Cumhurbaşkanı Recep Tayyip Erdoğan tarafından 29 Ekim Özel Programı'nda arkeoloji alanında 2025 Yılı Cumhurbaşkanlığı Kültür ve Sanat Büyük Ödülü'ne layık görüldüğü açıklanan Işık, ilerleyen yaşına rağmen ayrılmadığı Patara'da günde 15 saatten fazla çalışarak bilim dünyasına yeni kitaplar kazandırmak için çaba harcıyor.
"YERYÜZÜNDE ÇOK ÖZEL BİR KUTLU KÜLTÜR TOPRAĞINA SAHİP OLMANIN ÖDÜLÜ"
Işık, şimdiye kadar beklenti içerisinde olmadan, vatan toprağına borcunu ödemek için çalıştığını söyledi.
Ödülün yaşattığı duyguyu tarif etmenin mümkün olmadığını belirten Işık, "Bu, bilimi gereği gibi, gerçeğinden sapmadan yapmanın, yeryüzünde çok özel bir kutlu kültür toprağına sahip olmanın ödülü. Bununla emek değer buldu. Her şeyi sorgulayarak, kendine güvenerek ve işin sonucunda 'evet gerçeğe ulaştım' diyerek ve bunu hiç sakınmadan kaleme dökerek geldim bu günlere. Ata'nın izinde böyle bir yol izledim." dedi.

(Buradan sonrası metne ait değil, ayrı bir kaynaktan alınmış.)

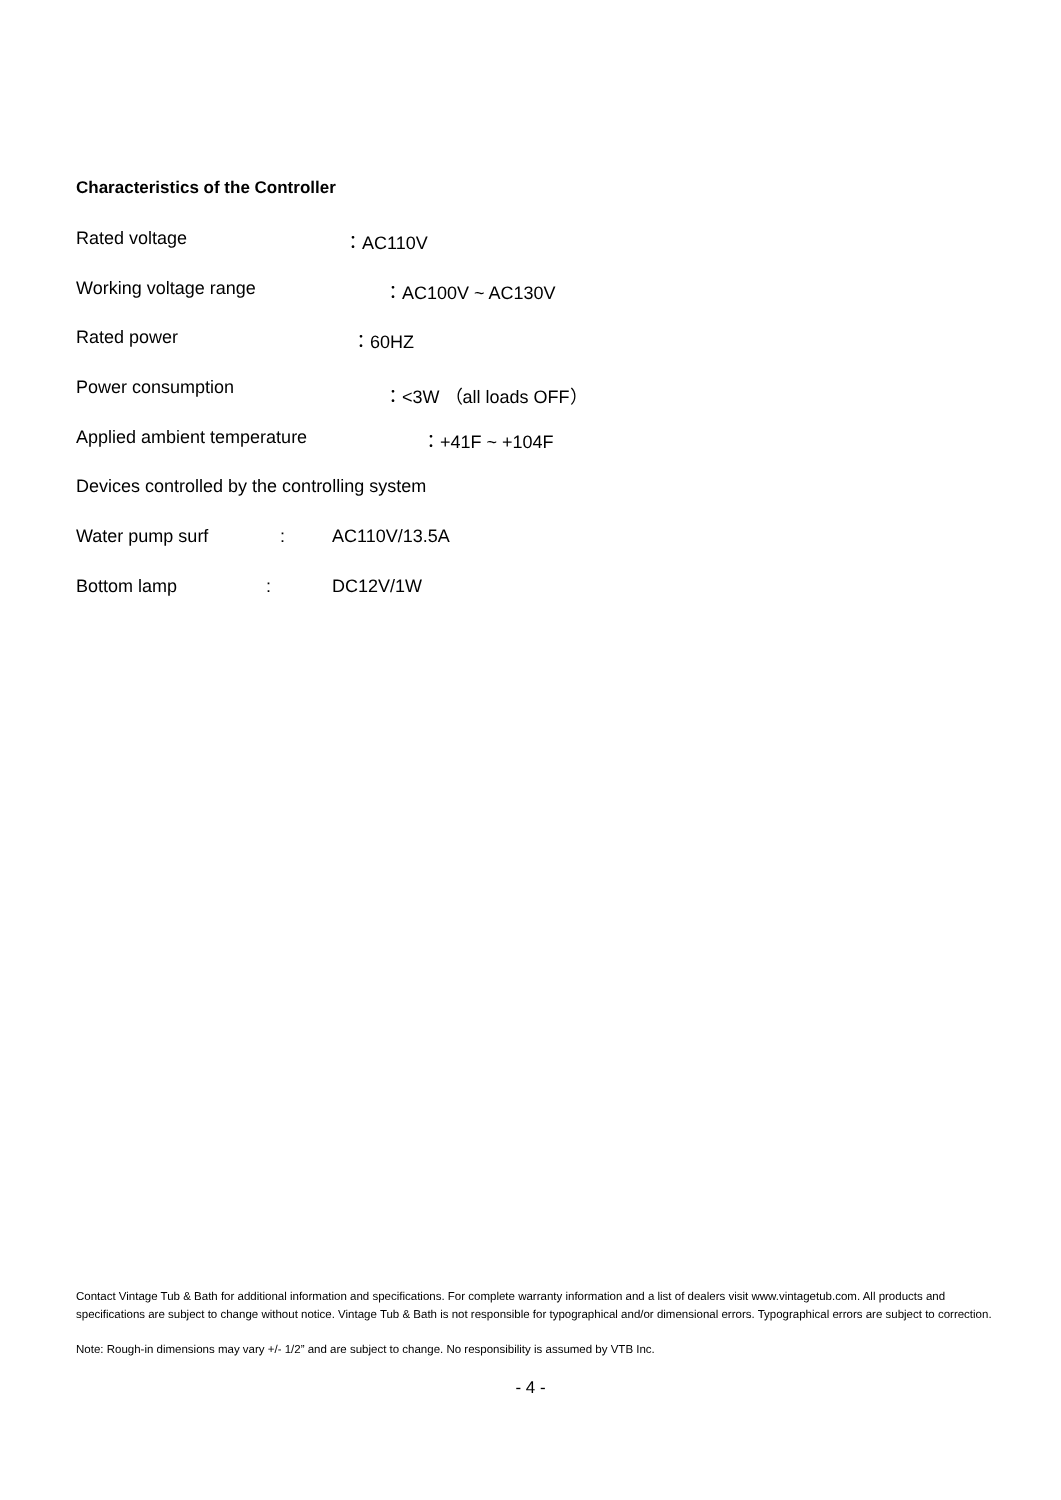Characteristics of the Controller
Rated voltage ：AC110V
Working voltage range ：AC100V ~ AC130V
Rated power ：60HZ
Power consumption ：<3W （all loads OFF）
Applied ambient temperature ：+41F ~ +104F
Devices controlled by the controlling system
Water pump surf: AC110V/13.5A
Bottom lamp: DC12V/1W
Contact Vintage Tub & Bath for additional information and specifications. For complete warranty information and a list of dealers visit www.vintagetub.com. All products and specifications are subject to change without notice. Vintage Tub & Bath is not responsible for typographical and/or dimensional errors. Typographical errors are subject to correction.
Note: Rough-in dimensions may vary +/- 1/2” and are subject to change. No responsibility is assumed by VTB Inc.
- 4 -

Almanya'daki öğrencilik yıllarında arkeoloji bilimini ve yöntemlerini öğrendiğini dile getiren Işık, "Orada kendime 'Ülkemdeki öğrencilerimden hiçbiri yurt dışına gelme gereği duymamalı. Öğrendiğim her şeyi onlara aktarmalıyım' dedim. Biz kendimiz olmalıyız. Bütün arkeoloji dünyasının 200 yıldan bu yana 'Batı uygarlığını Yunanlılar yarattı' şeklindeki savlarına karşı 'Peki neden kendi Hellas toprağında değil de Anadolu Ege'sinde yarattı' sorusunu sorarak başladı her şey." değerlendirmesinde bulundu.

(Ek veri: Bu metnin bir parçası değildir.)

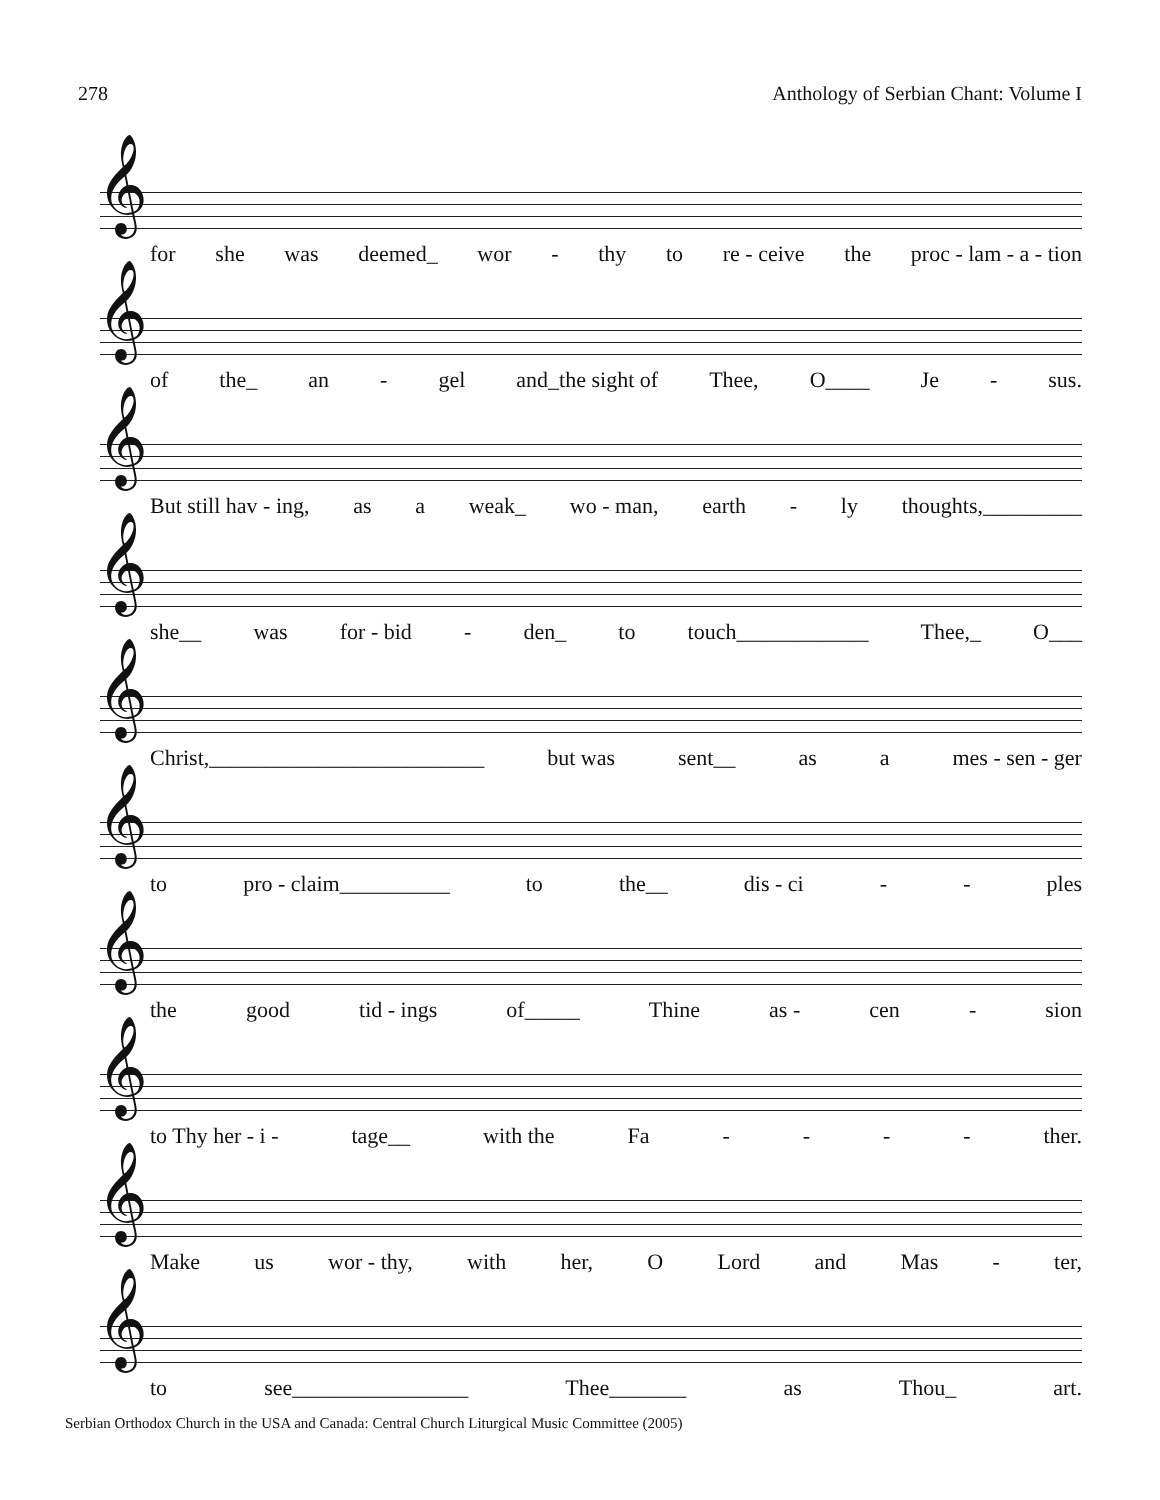278 Anthology of Serbian Chant: Volume I
𝄞
for she was deemed_ wor - thy to re - ceive the proc - lam - a - tion
𝄞
of the_ an - gel and_the sight of Thee, O____ Je - sus.
𝄞
But still hav - ing, as a weak_ wo - man, earth - ly thoughts,_________
𝄞
she__ was for - bid - den_ to touch____________ Thee,_ O___
𝄞
Christ,_________________________ but was sent__ as a mes - sen - ger
𝄞
to pro - claim__________ to the__ dis - ci - - ples
𝄞
the good tid - ings of_____ Thine as - cen - sion
𝄞
to Thy her - i - tage__ with the Fa - - - - ther.
𝄞
Make us wor - thy, with her, O Lord and Mas - ter,
𝄞
to see________________ Thee_______ as Thou_ art.
Serbian Orthodox Church in the USA and Canada: Central Church Liturgical Music Committee (2005)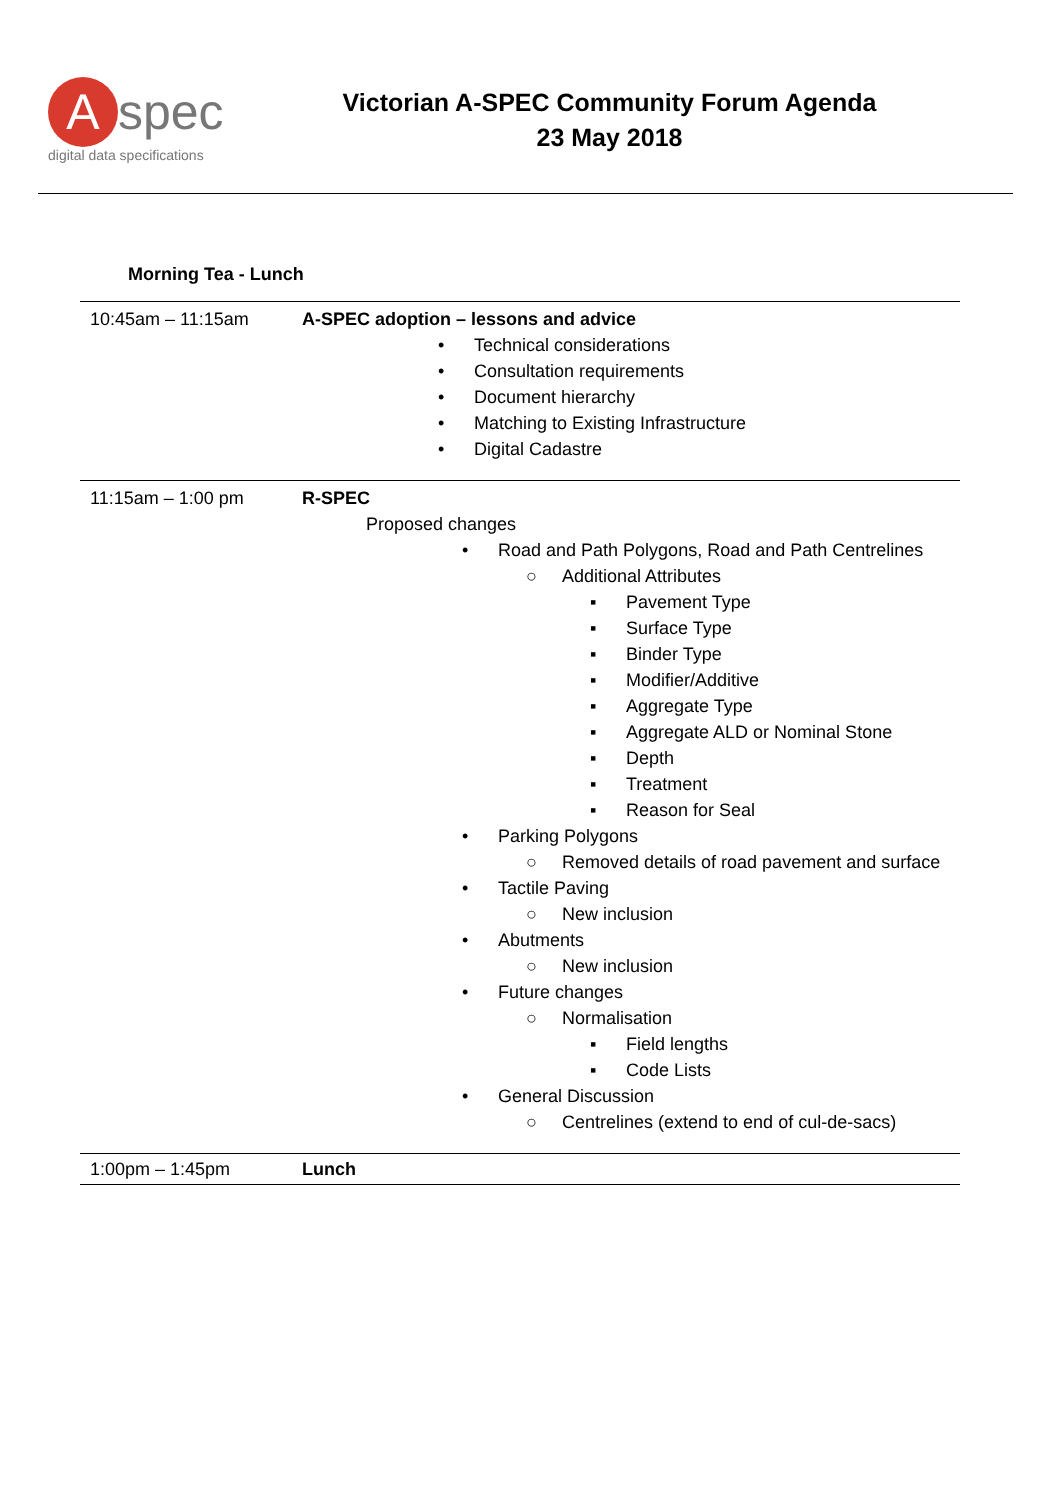Aspec
digital data specifications
Victorian A-SPEC Community Forum Agenda
23 May 2018
Morning Tea - Lunch
| 10:45am – 11:15am | A-SPEC adoption – lessons and advice • Technical considerations • Consultation requirements • Document hierarchy • Matching to Existing Infrastructure • Digital Cadastre |
| 11:15am – 1:00 pm | R-SPEC Proposed changes • Road and Path Polygons, Road and Path Centrelines ○ Additional Attributes ▪ Pavement Type ▪ Surface Type ▪ Binder Type ▪ Modifier/Additive ▪ Aggregate Type ▪ Aggregate ALD or Nominal Stone ▪ Depth ▪ Treatment ▪ Reason for Seal • Parking Polygons ○ Removed details of road pavement and surface • Tactile Paving ○ New inclusion • Abutments ○ New inclusion • Future changes ○ Normalisation ▪ Field lengths ▪ Code Lists • General Discussion ○ Centrelines (extend to end of cul-de-sacs) |
| 1:00pm – 1:45pm | Lunch |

Erzurum'da Frigler'in Yunan değil Anadolu'nun yerli kültürüyle beslenen, Anadolululaşan bir halk, kültür olduğunu ortaya koymaya çalıştığına değinen Işık, şöyle konuştu:
"1980'li yılların başına kadar Anadolu'da her bulguyu 'Yunan' diye yorumlayan ben, onun Yunan öncesi bir kökünün olduğunun farkına vardım. Anadolu'da 11. yüzyılda Yunan geldi. Her şey Yunan ile nasıl başlar denebiliyordu? Ondan önce Luvi, Hitit sanatı, Troya, Beycesultan, Çatalhöyük vardı. Anadolu'nun bir muhteşem Neolitiği vardı. Bu araştırmalarımın ilk başlangıcını 1985-86 yılında Londra'da, Viyana'da basılan makalelerim ile yaptım. Bu makaleler Frig uygarlığının yerli Anadolu uygarlığı olduğu üzerineydi. Nitekim 10 yıl sonra Almanların Hattuşa Büyükkaya kazılarıyla yeni kanıtlar bulundu."
"LİKYA UYGARLIĞI'NIN ESASTA YERLİ ANADOLU UYGARLIĞI OLDUĞUNU ORTAYA KOYMAM FAZLA UZUN SÜRMEDİ"
Işık, 1988 yılında Patara'ya gelince aynı bilimsel kabul görmüş sonuçla karşılaştığını aktararak sözlerini şöyle sürdürdü:
"Frig'den aldığım o dersle Likya'nın da Yunan olduğu kanısını sorgulamaya yöneldim. Likya Uygarlığı'nın esasta yerli Anadolu uygarlığı olduğunu ortaya koymam fazla uzun sürmedi. Batı'ya göre Likya Uygarlığı'nı Yunan yapan İyonlar idi. İyonlar gerçekten Yunan mıydı? Elmalı'daki fildişi yapıtı Efes Artemis'teki fildişi ile tam benzerlik içindeydi. Aynı usta elinden yapılmış gibiydi. İyon'un özünde Frig, geç Hitit, yeni Hitit varsa, Anadolu varsa bu uygarlığın Yunan olma olasılığı yok. Burada yaratılmış olmalıydı. 25 yıldır Anadolu'da yapılan kazılar, araştırmalar hep İyonlar'ın Anadoluluğu üzerinde yoğunlaştı. Benim araştırmalarımı doğrulayan sonuçlar ortaya çıkmaya başladı. Bilim dünyası ise bu araştırmalar karşısında sustu. 200 yıl boyunca Batı uygarlığını yaratanların İyonlar olduğunu, İyonlar'ın da Yunan olduğunu yazmışlar, bunu da bize alıştırmışlardı. Bu 200 yılın bir anda yeni bulgularla, bilgilerle terse çevrilmesi İyonlar'ın Yunan değil de Anadolu halklarından, Luvi halklarından olduğu gerçeğinin ortaya çıkması tabii ki onları susturacaktı."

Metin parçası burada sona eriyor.